*Directions*:
In the records below, pick out all lines containing the word "گیاهان".

*Recorded information*:
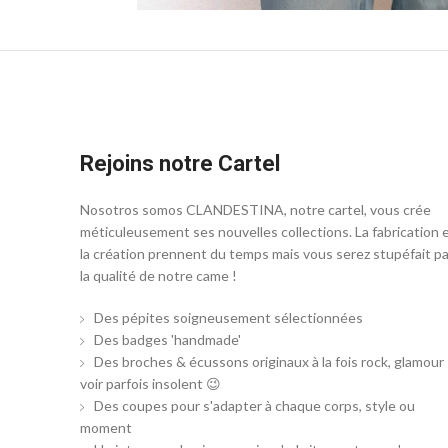
Rejoins notre Cartel
Nosotros somos CLANDESTINA, notre cartel, vous crée
méticuleusement ses nouvelles collections. La fabrication 
la création prennent du temps mais vous serez stupéfait pa
la qualité de notre came !
Des pépites soigneusement sélectionnées
Des badges 'handmade'
Des broches & écussons originaux à la fois rock, glamour
voir parfois insolent 😉
Des coupes pour s'adapter à chaque corps, style ou
moment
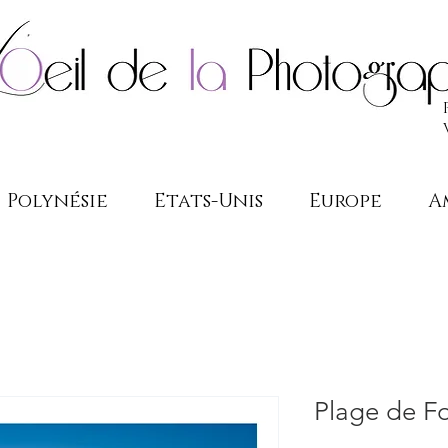
Polynésie
Etats-Unis
Europe
A
Plage de F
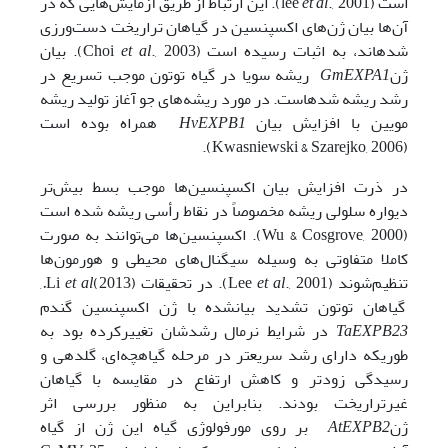
است (lee
et al
., 2001). این ارتباط از طریق آزمایش‌هایی که در
آن‌ها بیان ژن‌های اکسپنسین در گیاهان تراریخت دست‌ورزی
شده­اند، به اثبات رسیده است (Choi
et al
., 2003). بیان
ژن
GmEXPA1
ریشه سویا در گیاه توتون موجب تسریع در
رشد ریشه شده­است. در مورد ریشه‌های جو آغاز تولید ریشه
مویین با افزایش بیان
HvEXPB1
همراه بوده است
(Kwasniewski & Szarejko, 2006).
در ذرت افزایش بیان اکسپنسین‌ها موجب بسط بیش‌تر
دیواره سلولی ریشه مخصوصاً در نقاط رأسی ریشه شده است
(Wu & Cosgrove, 2000). اکسپنسین‌ها می‌توانند به ­صورت
کاملا متفاوتی به ­وسیله سیگنال‌های محیطی و هورمون‌ها
تنظیم‌شوند (Lee
., 2001). در تحقیقات (2013)Li
et al
et al.
,
گیاهان توتون تشدید بیان­شده با ژن اکسپنسین گندم
TaEXPB23
در شرایط نرمال رشدشان تغییرکرده بود به
طوریکه دارای رشد سریع­تر در مرحله گیاهچه‌‌ای، گلدهی و
رسیدگی زودتر و کاهش ارتفاع در مقایسه با گیاهان
غیرتراریخت بودند. بنابراین به­ منظور بررسی اثر
ژن
AtEXPB2
بر روی مورفولوژی گیاه این ژن از گیاه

*Your response*:
آن‌ها بیان ژن‌های اکسپنسین در گیاهان تراریخت دست‌ورزی
گیاهان توتون تشدید بیان­شده با ژن اکسپنسین گندم
رسیدگی زودتر و کاهش ارتفاع در مقایسه با گیاهان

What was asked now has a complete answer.